When was the last time you handed out your business card and said something like, “here is my card, give me a call if you want a massage.” How well did that work for you? I am betting not very well at all. In all likelihood, the person who received your card will pull it out of their purse or pocket and circle file it. It is nothing personal against you. They just do not see the value in the service at this time.
A different scenario: during the course of a conversation, a person mentions to you that they would like to get a massage. Then, is it okay to hand them your business card and tell them to call you? Well, maybe you might get a slightly better result, but then again, maybe not. When you hand out your business card and say “call me”, you have placed yourself in a position of sitting around and hoping that new business comes to you. Maybe it will, maybe it won’t, but it is now entirely out of your hands. If you are really busy or apathetic about working with someone, then perhaps this is the approach. If you are trying to create more business, keep reading.
Now, what if during the course of a conversation someone mentions that they are feeling stressed (who isn’t?) or has an issue with a painful area of their body. This is your cue to provide a little more information to them, perhaps offer information about a stretch or a posture re-alignment or describe a client who had a similar situation and how you had success with them. The person you are talking to should now be interested in what you have to offer, specifically, a solution to their stated problem. They will likely even ask for your business card. You will get the best time result from handing out your card when it has been asked for. In fact, some business gurus will tell you to only hand out your card when it is asked for. You now have a qualified prospective new client. They both have a need and an expressed desire to receive your services. They might even give you a call and book an appointment.

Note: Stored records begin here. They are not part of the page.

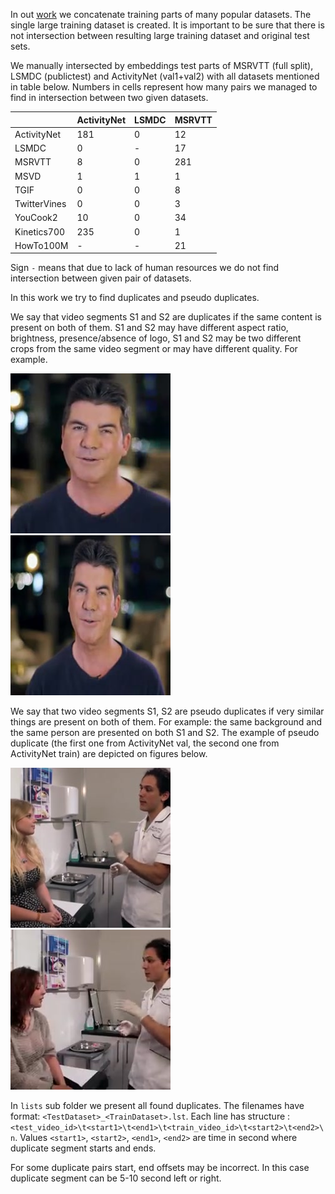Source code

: In out [work](https://arxiv.org/abs/2103.10699) we concatenate training parts of many popular datasets. The single large training dataset is created.
It is important to be sure that there is not intersection between resulting large training dataset and original test sets.

We manually intersected by embeddings test parts of MSRVTT (full split), LSMDC (publictest) and ActivityNet (val1+val2) with
all datasets mentioned in table below. Numbers in cells represent how many pairs we managed to find in intersection between two given datasets.

| | ActivityNet | LSMDC | MSRVTT |
|---|---|---|---|
|ActivityNet|181|0|12|
|LSMDC|0|-|17|
|MSRVTT|8|0|281|
|MSVD|1|1|1|
|TGIF|0|0|8|
|TwitterVines|0|0|3|
|YouCook2|10|0|34|
|Kinetics700|235|0|1|
|HowTo100M|-|-|21|

Sign `-` means that due to lack of human resources we do not find intersection between given pair of datasets.

In this work we try to find duplicates and pseudo duplicates.  

We say that video segments S1 and S2 are duplicates if
the same content is present on both of them. S1 and S2 may have different aspect ratio, brightness, presence/absence of logo,
S1 and S2 may be two different crops from the same video segment or may have different quality. For example.

 
![](dup1.jpg)
![](dup2.jpg)


We say that two video segments S1, S2 are pseudo duplicates if very similar things are present on both of them.
For example: the same background and the same person are presented on both S1 and S2. The example of pseudo duplicate
(the first one from ActivityNet val, the second one from ActivityNet train) are depicted on figures below.

![](pseudo_dup1.jpg)
![](pseudo_dup2.jpg)


In `lists` sub folder we present all found duplicates. The filenames have format: `<TestDataset>_<TrainDataset>.lst`.
Each line has structure : `<test_video_id>\t<start1>\t<end1>\t<train_video_id>\t<start2>\t<end2>\n`.
Values `<start1>`, `<start2>`, `<end1>`, `<end2>` are time in second where duplicate segment starts and ends.


For some duplicate pairs start, end offsets may be incorrect. In this case duplicate segment can be
5-10 second left or right.





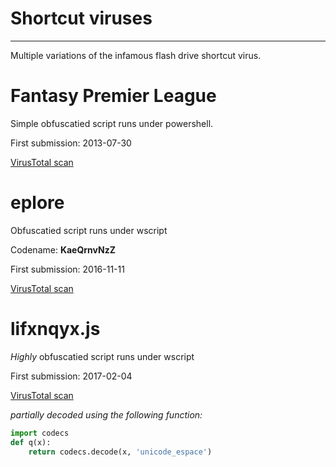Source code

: # Shortcut viruses
---

Multiple variations of the infamous flash drive shortcut virus.

# Fantasy Premier League
Simple obfuscatied script runs under powershell.

First submission: 2013-07-30

[VirusTotal scan](https://www.virustotal.com/en/file/2a5f2de11a35132a654da679e517f7a777c49a8bd28d6c3608659f6bc4950611/analysis/)

# eplore
Obfuscatied script runs under wscript

Codename: **KaeQrnvNzZ**

First submission: 2016-11-11

[VirusTotal scan](https://www.virustotal.com/en/file/2492e7bffc36c851bab8b9e45b21d02ba5b524c03f3c55cc870c40ce02f2589d/analysis/)

# lifxnqyx.js
*Highly* obfuscatied script runs under wscript

First submission: 2017-02-04

[VirusTotal scan](https://www.virustotal.com/en/file/ab695805dd9ba5492f48f8e1ed202bab84bee0c438a892dab3e35d3c123ddfd3/analysis/)

*partially decoded using the following function:*
```py
import codecs
def q(x):
	return codecs.decode(x, 'unicode_espace')
```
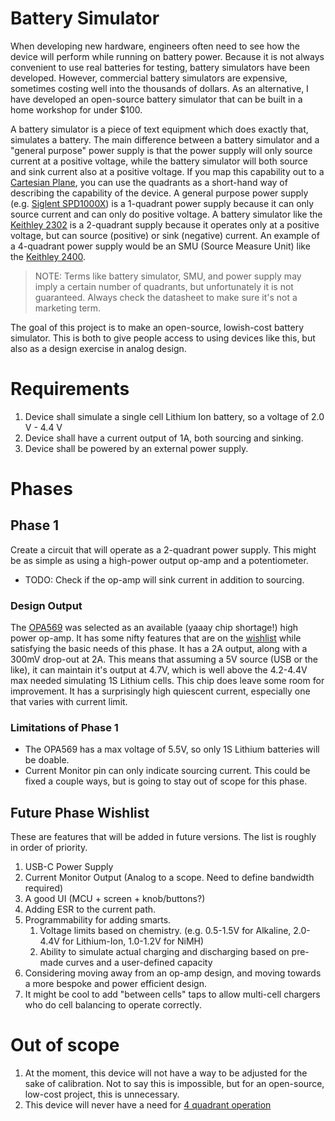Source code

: # Battery Simulator

When developing new hardware, engineers often need to see how the device will perform while running on battery power. 
Because it is not always convenient to use real batteries for testing, battery simulators have been developed. 
However, commercial battery simulators are expensive, sometimes costing well into the thousands of dollars. 
As an alternative, I have developed an open-source battery simulator that can be built in a home workshop for under $100. 

A battery simulator is a piece of text equipment which does exactly that, simulates a battery. 
The main difference between a battery simulator and a "general purpose" power supply is that the power supply will only source current at a positive voltage, while the battery simulator will both source and sink current also at a positive voltage. 
If you map this capability out to a [Cartesian Plane](https://en.wikipedia.org/wiki/Quadrant_(plane_geometry)), you can use the quadrants as a short-hand way of describing the capability of the device. 
A general purpose power supply (e.g. [Siglent SPD1000X](https://siglentna.com/power-supplies/spd1000x-series-programmable-dc-power-supply/)) is a 1-quadrant power supply because it can only source current and can only do positive voltage. 
A battery simulator like the [Keithley 2302](https://www.tek.com/en/datasheet-/model-2302-battery-simulator-models-2306-and-2306-pj-battery-chargers-simulato) is a 2-quadrant supply because it operates only at a positive voltage, but can source (positive) or sink (negative) current. 
An example of a 4-quadrant power supply would be an SMU (Source Measure Unit) like the [Keithley 2400](https://www.tek.com/en/products/keithley/source-measure-units/2400-graphical-series-sourcemeter). 

> NOTE: Terms like battery simulator, SMU, and power supply may imply a certain number of quadrants, but unfortunately it is not guaranteed.  Always check the datasheet to make sure it's not a marketing term.  

The goal of this project is to make an open-source, lowish-cost battery simulator. This is both to give people access to using devices like this, but also as a design exercise in analog design.  

# Requirements
1. Device shall simulate a single cell Lithium Ion battery, so a voltage of 2.0 V - 4.4 V
1. Device shall have a current output of 1A, both sourcing and sinking.
1. Device shall be powered by an external power supply. 

# Phases
## Phase 1
Create a circuit that will operate as a 2-quadrant power supply.  This might be as simple as using a high-power output op-amp and a potentiometer. 

* TODO: Check if the op-amp will sink current in addition to sourcing. 

### Design Output

The [OPA569](https://www.ti.com/lit/ds/symlink/opa569.pdf) was selected as an available (yaaay chip shortage!) high power op-amp. 
It has some nifty features that are on the [wishlist](#future-phase-wishlist) while satisfying the basic needs of this phase. 
It has a 2A output, along with a 300mV drop-out at 2A. This means that assuming a 5V source (USB or the like), it can maintain it's output at 4.7V, which is well above the 4.2-4.4V max needed simulating 1S Lithium cells. 
This chip does leave some room for improvement.  It has a surprisingly high quiescent current, especially one that varies with current limit.  

### Limitations of Phase 1

* The OPA569 has a max voltage of 5.5V, so only 1S Lithium batteries will be doable.
* Current Monitor pin can only indicate sourcing current.  This could be fixed a couple ways, but is going to stay out of scope for this phase. 

## Future Phase Wishlist

These are features that will be added in future versions.  The list is roughly in order of priority.  

1. USB-C Power Supply
1. Current Monitor Output (Analog to a scope.  Need to define bandwidth required)
1. A good UI (MCU + screen + knob/buttons?)
1. Adding ESR to the current path.  
1. Programmability for adding smarts.  
    1. Voltage limits based on chemistry.  (e.g. 0.5-1.5V for Alkaline, 2.0-4.4V for Lithium-Ion, 1.0-1.2V for NiMH)
    1. Ability to simulate actual charging and discharging based on pre-made curves and a user-defined capacity
1. Considering moving away from an op-amp design, and moving towards a more bespoke and power efficient design.  
1. It might be cool to add "between cells" taps to allow multi-cell chargers who do cell balancing to operate correctly. 

# Out of scope

1. At the moment, this device will not have a way to be adjusted for the sake of calibration.  Not to say this is impossible, but for an open-source, low-cost project, this is unnecessary.
1. This device will never have a need for [4 quadrant operation](https://edadocs.software.keysight.com/kkbopen/what-is-a-bipolar-four-quadrant-power-supply-583425137.html)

Now, let’s take this one more level. As massage therapists we often like to think of ourselves as healers, wellness practitioners, even artists. We should also be thinking like professionals trying to create new business. If, during your conversation qualifying someone as a potential new client you decide that this is someone who you can help and you would like to work with, then ask for their card or contact information. Offer to send them a link to an article, an invitation to an event that you are involved with, you might even give them a call to see how the suggestion you offered worked for them. Make sure you follow through. In some way add value to their lives and let them know you remember them, you care and you are willing and able to help them find the solution that they are looking for. Start to play a “social game.” It might take several contacts from you in order to book an appointment but once booked, you are in an excellent position to offer a package of services or otherwise create a long term relationship with a new client.